We kicked it off on an upbeat note. Companies started hiring again, businesses made a few strategic transactions, private equity stirred and there was even rumors of an IPO here and there.

Then — wham! — at the start of the summer the nation found itself on the brink of defaulting on its debt, and everyone took a pause.

No sooner did it appear the coast might be clear, then Europe started going into economic convulsions.

So we paused again.

The path ahead looks no clearer to me today than it did a year ago. I think if 2011 is remembered for anything, it is that this was the year when we accepted the fact there are no quick fixes. Caution and lower expectations are the new normal.

Plenty of business leaders I talk to acknowledge as much. It’s better than the alternative — another dip into recession. One way or another, we need to bring ourselves back into financial balance.

Those who ignore that economic calculus do so at their peril. Isn’t that the lesson of the swift collapse of the brokerage firm MF Global?

Closer to home, this is also the year when the Washington business community learned it is not immune. The great spigot of government spending buffered the region from the worst of the downturn, but now the flow of dollars is slowing, and we’ll have to adjust.

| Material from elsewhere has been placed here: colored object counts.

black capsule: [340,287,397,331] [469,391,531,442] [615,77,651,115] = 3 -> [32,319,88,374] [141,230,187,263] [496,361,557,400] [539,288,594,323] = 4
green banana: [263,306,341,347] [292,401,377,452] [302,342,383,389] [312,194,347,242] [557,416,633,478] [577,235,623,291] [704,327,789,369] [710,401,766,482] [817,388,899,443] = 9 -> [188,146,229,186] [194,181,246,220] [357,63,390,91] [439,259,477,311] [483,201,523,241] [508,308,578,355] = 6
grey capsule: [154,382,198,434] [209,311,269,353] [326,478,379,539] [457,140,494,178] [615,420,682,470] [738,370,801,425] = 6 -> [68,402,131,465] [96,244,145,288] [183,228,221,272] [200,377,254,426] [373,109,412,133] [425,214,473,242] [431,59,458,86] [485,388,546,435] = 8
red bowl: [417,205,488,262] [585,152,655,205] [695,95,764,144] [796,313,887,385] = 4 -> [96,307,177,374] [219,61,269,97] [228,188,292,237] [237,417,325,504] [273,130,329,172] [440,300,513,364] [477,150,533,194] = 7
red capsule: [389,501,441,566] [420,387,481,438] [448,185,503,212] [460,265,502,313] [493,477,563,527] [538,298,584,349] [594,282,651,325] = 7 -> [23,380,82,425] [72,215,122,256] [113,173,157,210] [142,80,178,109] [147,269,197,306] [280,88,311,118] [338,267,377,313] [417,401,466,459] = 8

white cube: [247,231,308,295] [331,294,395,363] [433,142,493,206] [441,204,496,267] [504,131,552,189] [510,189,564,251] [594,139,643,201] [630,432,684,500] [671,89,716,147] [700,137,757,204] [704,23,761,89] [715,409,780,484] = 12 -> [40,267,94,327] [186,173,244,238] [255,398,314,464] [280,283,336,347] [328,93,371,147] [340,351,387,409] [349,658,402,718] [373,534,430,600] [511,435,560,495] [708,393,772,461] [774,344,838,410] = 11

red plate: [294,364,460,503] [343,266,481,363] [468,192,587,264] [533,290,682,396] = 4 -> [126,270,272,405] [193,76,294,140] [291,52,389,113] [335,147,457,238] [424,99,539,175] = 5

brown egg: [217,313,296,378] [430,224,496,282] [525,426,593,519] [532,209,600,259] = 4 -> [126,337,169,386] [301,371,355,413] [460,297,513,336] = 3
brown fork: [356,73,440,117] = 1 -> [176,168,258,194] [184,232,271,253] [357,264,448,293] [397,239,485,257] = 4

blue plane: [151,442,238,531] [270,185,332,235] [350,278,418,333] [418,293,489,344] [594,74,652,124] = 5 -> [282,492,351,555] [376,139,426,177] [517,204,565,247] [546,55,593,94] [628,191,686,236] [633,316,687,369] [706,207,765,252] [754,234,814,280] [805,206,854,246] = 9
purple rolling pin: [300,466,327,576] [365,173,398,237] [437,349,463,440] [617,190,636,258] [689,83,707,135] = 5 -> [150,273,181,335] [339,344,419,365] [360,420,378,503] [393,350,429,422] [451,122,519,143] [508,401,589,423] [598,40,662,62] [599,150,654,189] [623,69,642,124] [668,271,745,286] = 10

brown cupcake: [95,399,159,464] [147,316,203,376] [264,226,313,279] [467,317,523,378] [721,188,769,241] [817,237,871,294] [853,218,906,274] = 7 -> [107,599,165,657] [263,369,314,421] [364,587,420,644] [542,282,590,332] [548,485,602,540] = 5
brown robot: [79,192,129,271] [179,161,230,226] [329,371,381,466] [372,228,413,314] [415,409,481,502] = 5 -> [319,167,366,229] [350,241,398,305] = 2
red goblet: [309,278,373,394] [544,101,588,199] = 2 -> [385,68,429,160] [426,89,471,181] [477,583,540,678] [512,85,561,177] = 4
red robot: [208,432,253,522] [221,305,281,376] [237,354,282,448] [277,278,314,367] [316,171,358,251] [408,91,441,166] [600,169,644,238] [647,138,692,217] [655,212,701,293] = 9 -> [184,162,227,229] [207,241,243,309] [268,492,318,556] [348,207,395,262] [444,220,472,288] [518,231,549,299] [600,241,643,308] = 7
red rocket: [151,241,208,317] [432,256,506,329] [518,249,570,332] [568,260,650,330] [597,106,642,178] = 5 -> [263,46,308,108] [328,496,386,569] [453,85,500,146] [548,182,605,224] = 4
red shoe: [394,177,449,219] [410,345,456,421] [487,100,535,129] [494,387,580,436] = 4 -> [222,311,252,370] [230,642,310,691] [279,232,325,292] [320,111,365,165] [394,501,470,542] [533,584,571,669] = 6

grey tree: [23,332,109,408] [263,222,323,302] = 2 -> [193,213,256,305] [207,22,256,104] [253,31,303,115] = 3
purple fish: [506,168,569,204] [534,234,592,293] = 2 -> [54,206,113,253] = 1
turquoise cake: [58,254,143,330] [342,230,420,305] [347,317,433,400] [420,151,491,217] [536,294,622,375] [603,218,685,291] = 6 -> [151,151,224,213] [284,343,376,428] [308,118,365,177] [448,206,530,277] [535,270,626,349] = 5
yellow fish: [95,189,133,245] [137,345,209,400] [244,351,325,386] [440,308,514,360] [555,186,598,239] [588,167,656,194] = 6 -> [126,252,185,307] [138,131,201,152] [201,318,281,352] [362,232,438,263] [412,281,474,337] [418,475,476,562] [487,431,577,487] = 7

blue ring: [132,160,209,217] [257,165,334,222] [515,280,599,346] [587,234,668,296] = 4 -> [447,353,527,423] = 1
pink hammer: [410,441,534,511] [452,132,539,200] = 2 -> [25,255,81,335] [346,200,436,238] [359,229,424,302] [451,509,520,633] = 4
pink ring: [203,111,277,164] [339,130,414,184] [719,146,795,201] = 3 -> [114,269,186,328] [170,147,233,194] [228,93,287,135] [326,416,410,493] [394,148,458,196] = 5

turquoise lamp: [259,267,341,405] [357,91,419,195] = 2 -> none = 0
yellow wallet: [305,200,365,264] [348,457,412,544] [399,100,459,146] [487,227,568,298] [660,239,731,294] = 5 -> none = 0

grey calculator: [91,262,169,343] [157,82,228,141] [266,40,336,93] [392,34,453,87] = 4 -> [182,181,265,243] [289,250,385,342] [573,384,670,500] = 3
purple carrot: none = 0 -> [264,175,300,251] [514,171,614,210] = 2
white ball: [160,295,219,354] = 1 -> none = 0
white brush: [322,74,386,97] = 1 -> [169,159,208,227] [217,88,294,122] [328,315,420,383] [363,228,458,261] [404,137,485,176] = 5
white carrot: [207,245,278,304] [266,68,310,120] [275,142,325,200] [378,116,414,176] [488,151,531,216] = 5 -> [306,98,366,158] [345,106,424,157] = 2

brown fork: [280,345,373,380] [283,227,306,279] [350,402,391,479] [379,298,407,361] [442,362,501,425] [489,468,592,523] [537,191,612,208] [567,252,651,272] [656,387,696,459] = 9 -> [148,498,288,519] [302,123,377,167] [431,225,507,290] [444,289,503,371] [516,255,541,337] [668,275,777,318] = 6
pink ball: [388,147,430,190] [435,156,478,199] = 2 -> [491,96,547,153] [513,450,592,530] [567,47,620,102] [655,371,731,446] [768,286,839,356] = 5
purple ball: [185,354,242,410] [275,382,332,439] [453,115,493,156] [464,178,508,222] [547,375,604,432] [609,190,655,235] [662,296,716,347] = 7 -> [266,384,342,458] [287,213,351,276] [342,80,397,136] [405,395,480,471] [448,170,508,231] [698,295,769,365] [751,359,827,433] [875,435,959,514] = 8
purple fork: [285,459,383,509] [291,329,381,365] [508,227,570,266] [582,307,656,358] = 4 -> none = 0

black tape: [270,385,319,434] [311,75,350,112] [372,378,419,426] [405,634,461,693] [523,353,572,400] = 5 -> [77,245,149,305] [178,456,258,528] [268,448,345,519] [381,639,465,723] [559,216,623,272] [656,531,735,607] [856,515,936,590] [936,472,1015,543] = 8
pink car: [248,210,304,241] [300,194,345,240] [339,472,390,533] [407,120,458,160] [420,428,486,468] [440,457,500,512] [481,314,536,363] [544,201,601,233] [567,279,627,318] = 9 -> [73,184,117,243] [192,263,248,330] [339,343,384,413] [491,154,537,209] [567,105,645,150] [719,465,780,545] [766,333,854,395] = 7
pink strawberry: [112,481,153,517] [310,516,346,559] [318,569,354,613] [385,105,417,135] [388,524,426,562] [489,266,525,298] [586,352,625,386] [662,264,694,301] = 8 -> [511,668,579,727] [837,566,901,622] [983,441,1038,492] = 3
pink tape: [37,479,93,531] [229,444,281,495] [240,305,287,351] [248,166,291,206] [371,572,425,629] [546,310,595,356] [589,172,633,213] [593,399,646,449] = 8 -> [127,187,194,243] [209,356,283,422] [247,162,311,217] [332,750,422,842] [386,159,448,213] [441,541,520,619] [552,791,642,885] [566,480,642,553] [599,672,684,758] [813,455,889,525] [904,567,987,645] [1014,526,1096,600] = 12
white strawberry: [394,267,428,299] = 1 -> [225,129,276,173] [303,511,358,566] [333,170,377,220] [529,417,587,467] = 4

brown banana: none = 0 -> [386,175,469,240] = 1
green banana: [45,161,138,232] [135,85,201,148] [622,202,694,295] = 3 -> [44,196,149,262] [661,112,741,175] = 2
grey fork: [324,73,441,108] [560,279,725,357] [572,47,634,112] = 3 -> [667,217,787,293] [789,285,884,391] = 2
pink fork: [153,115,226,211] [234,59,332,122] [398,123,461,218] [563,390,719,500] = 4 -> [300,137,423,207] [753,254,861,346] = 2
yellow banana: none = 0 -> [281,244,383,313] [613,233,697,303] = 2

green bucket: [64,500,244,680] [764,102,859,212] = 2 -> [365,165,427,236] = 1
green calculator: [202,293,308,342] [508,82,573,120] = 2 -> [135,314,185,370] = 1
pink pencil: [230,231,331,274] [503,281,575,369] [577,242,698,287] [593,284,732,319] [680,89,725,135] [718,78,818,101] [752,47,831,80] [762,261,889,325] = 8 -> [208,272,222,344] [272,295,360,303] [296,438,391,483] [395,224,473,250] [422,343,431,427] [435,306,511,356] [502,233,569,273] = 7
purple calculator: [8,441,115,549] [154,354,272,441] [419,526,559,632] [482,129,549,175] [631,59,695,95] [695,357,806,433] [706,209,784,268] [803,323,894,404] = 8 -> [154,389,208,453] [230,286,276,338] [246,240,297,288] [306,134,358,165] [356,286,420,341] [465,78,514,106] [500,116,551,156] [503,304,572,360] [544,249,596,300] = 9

Change is not all bad. It creates new opportunities for those who recognize what is happening.

The pages of Capital Business are filled each week with stories of companies that are innovating and finding new ways to meet customer needs. They are plugging away.

I keep playing back in my head an interview I heard on CNBC at the start of the credit crisis. It was the collapse of the housing market that got us into this mess, some Wall Street pundit argued, and it will be up to the housing market to lead us out.

If that’s true, the market still has some work to do.